Aretha Franklin: Queen of Soul Dies at 76

“Queen of Soul” Aretha Franklin the singer who reigned atop the pop and R&B charts in the late 1960s and early 1970s with a succession of albums and singles of unparalleled power and emotional depth, has died. She was 76.

Franklin was suffering from pancreatic cancer, and had earlier undergone surgery in December 2010. Her longtime publicist Gwendolyn Quinn reported Franklin died Thursday morning at her home in Detroit.

“In one of the darkest moments of our lives, we are not able to find the appropriate words to express the pain in our heart,” Quinn said in a statement. “We have lost the matriarch and rock of our family. The love she had for her children, grandchildren, nieces, nephews, and cousins knew no bounds.”

She was the most lionized and lauded female R&B vocalist of her era. Winner of 18 Grammy Awards, and a Recording Academy Lifetime Achievement honoree in 1994, she became the first woman inducted into the Rock and Roll Hall of Fame in 1987. She was the recipient of the Presidential Medal of Freedom, the National Medal of Arts and the Kennedy Center Honors.

earing a prodigious talent born in the church, Franklin was still a child when she was tapped for stardom. She attracted awed attention in the gospel world before entering the pop sphere at the age of 18 under producer and label exec John Hammond’s wing at Columbia Records.
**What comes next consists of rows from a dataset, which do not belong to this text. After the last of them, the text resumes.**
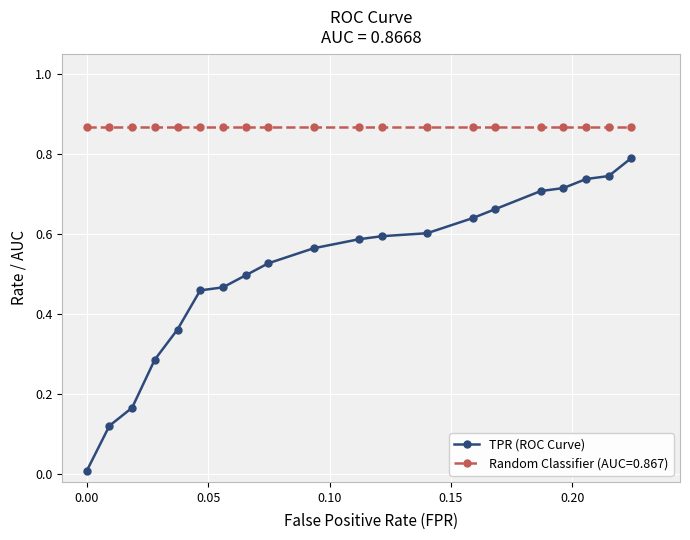

Rank the series by their maximum value, from highest to lowest.

Random Classifier (AUC=0.867), TPR (ROC Curve)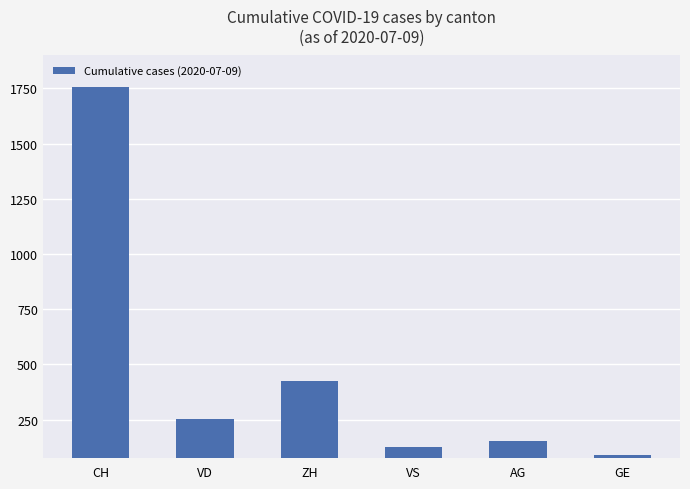

Which label corresponds to the largest value in the chart?

CH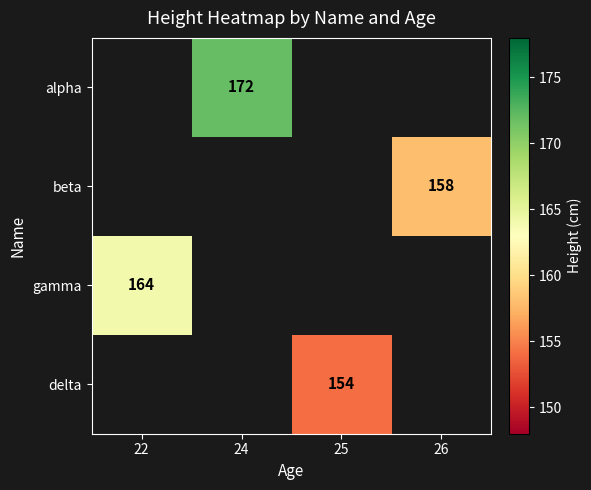

Which label corresponds to the largest value in the chart?

24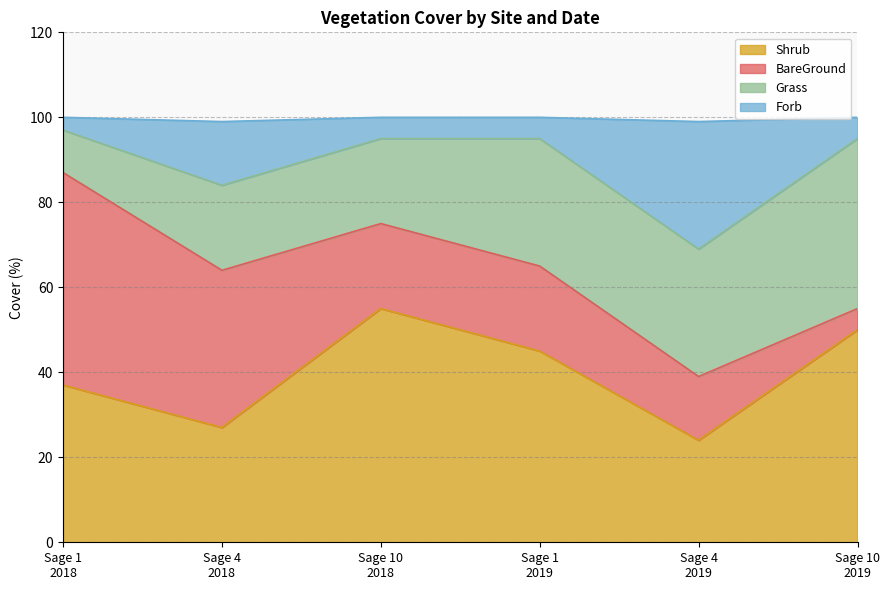

True or false: Shrub has a value of 27 at Sage 4
2018.

True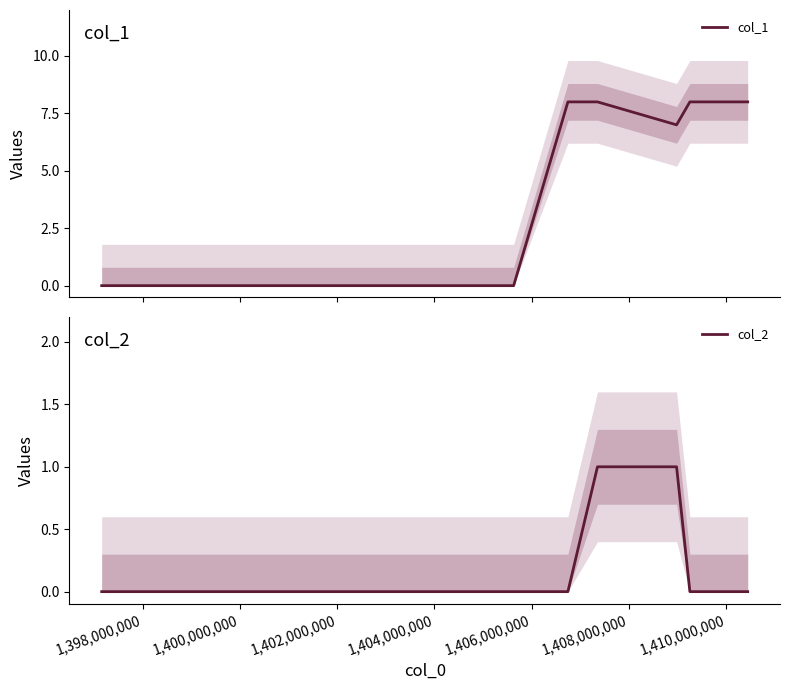

Rank the series by their maximum value, from highest to lowest.

col_1, col_2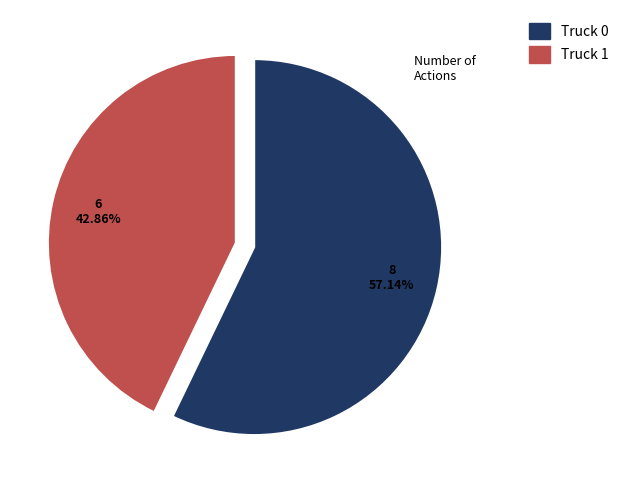

True or false: Truck 0 accounts for 43% of the total.

False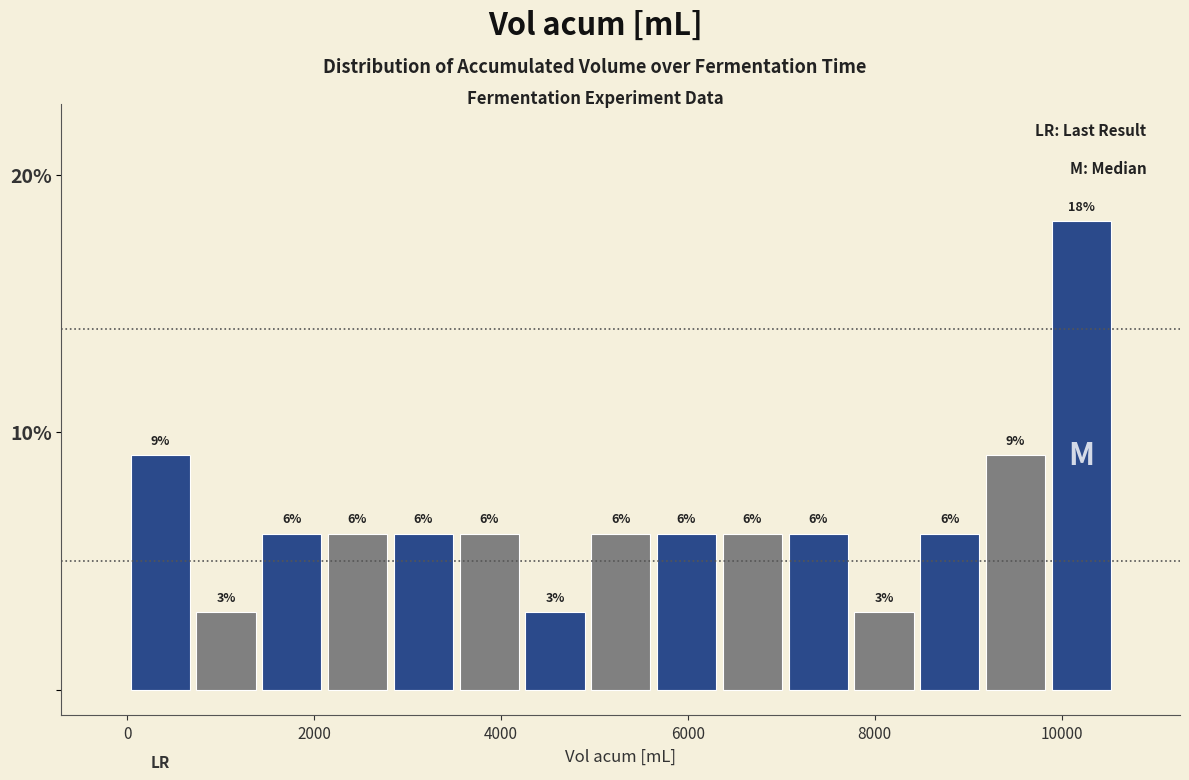

Read against the x-axis, roughly where is the centre of the tallest bar?

10200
The expressive, uncommonly forceful voice was there, but the hits were scarce.

It was at Atlantic Records that “Lady Soul” truly arrived. In 1967, Franklin’s profound debut single for the label, “I Never Loved a Man (The Way I Love You),” a No. 10 pop hit, was succeeded by her scorching, career-defining No. 1 cover of Otis Redding’s “Respect.”
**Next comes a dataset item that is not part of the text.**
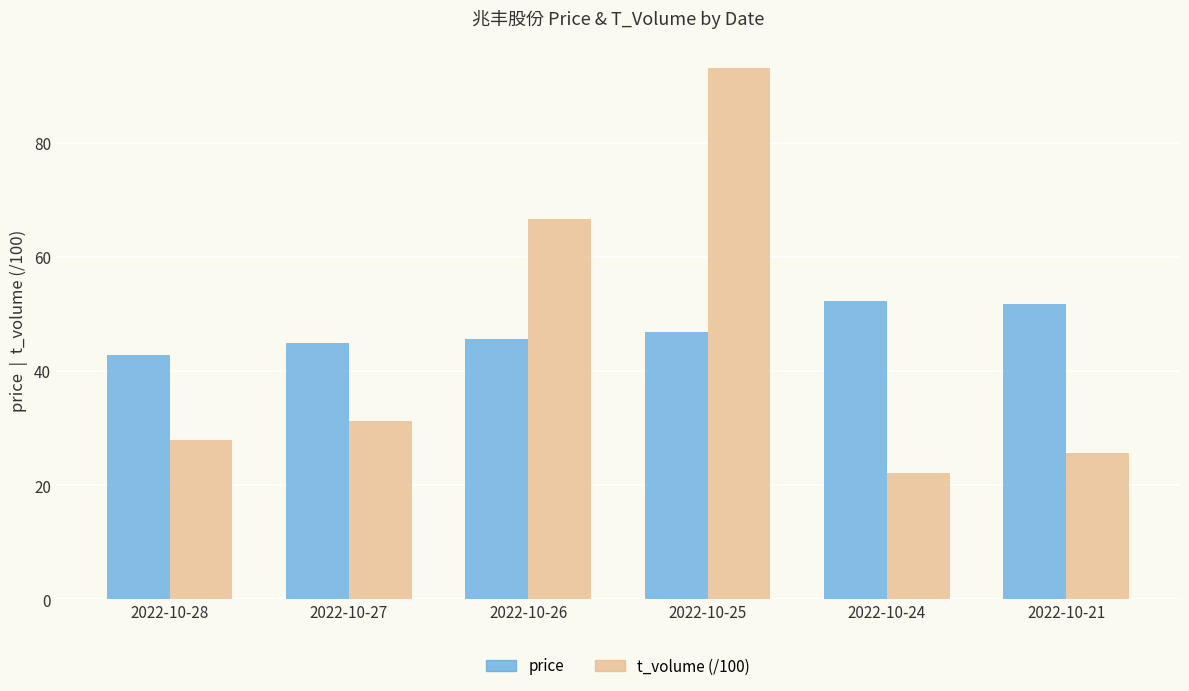

At which category does the chart reach its peak across all series?

2022-10-25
Those songs and succeeding hits melded a deep gospel feel with R&B instrumentation and worldly themes, elaborating on the groundbreaking work of pioneering soul men Ray Charles, James Brown and Franklin’s friend and idol Sam Cooke, who had similarly crossed over from sacred music to secular stardom.

Franklin’s 12-year at Atlantic yielded a dozen top-10 pop singles–the biggest hits of her half-century career, which encompassed 80 pop chart singles–and 20 No. 1 R&B singles. They established her as the nonpareil female soul singer of her generation, often imitated but never equaled.
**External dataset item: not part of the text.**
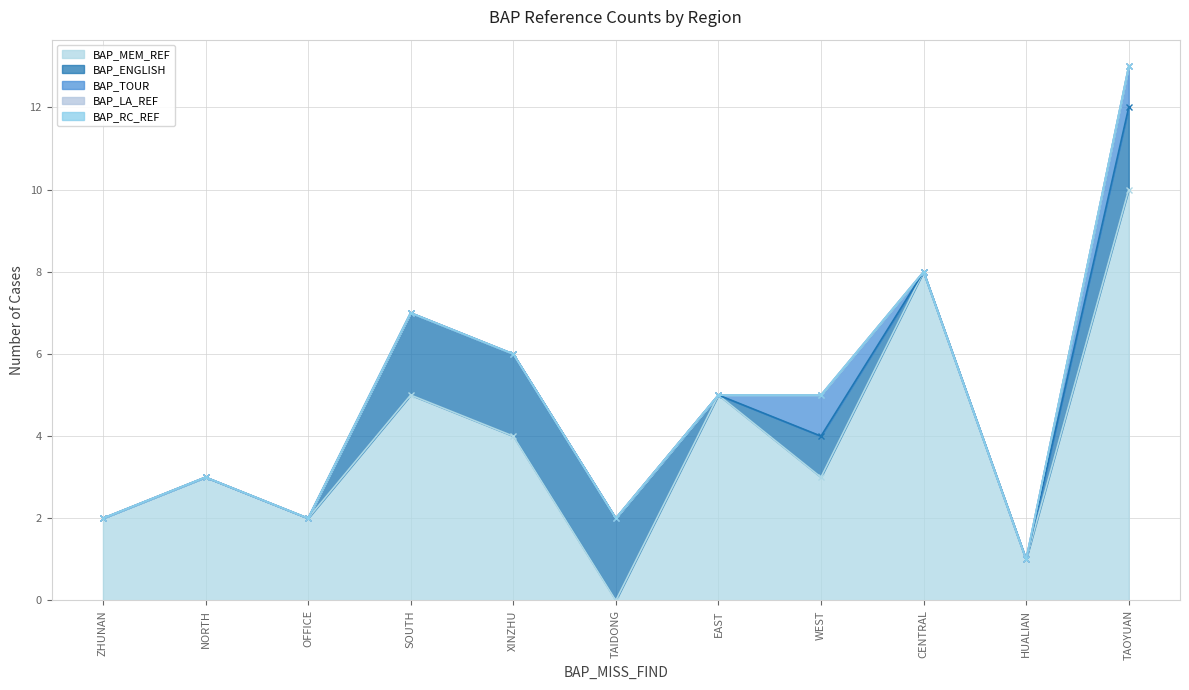

What is the sum of the BAP_MEM_REF values at SOUTH and CENTRAL?

13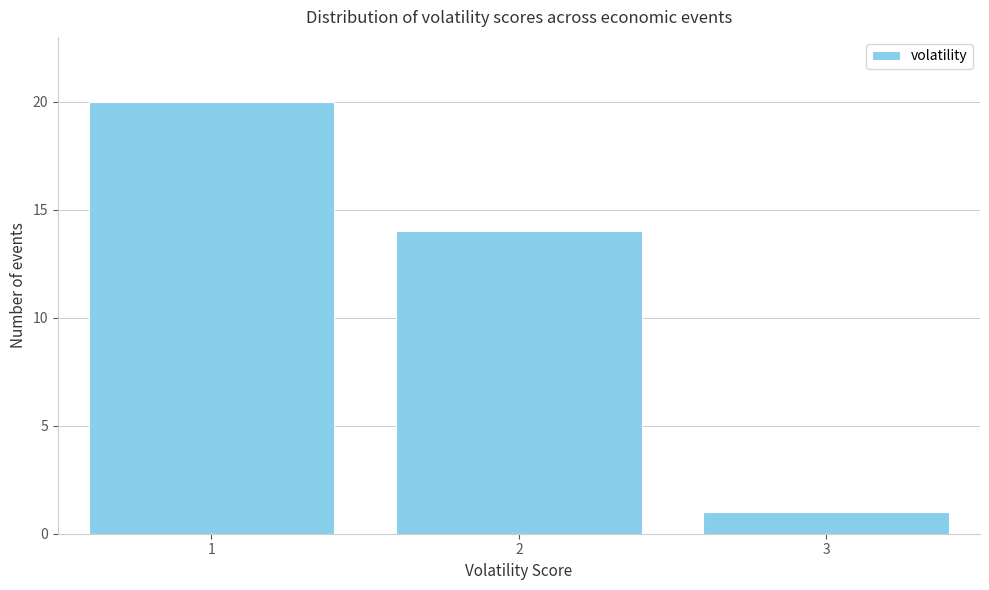

Reading right to left, list all the values displayed in this chart.

3=1	2=14	1=20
As “The Rolling Stone Illustrated History of Rock & Roll” put it succinctly, “From 1967 to 1970 she was the preeminent black musician in pop music.” Already a legend, she moved to Arista Records for a run of lesser hits from 1980-2003. Her last chart single, “Put You Up on Game” (a duet with “American Idol” champ Fantasia), was released in 2007.

Born in Memphis, Franklin was the third of four children; her sisters Erma (who originated Janis Joplin’s signature hit “Piece of My Heart”) and Carolyn (who often backed and sometimes wrote for her sibling) would also enjoy R&B careers. She was the daughter of C.L. Franklin, who served as pastor of a prominent Detroit ministry, the New Bethel Baptist Church, from the late ’40s.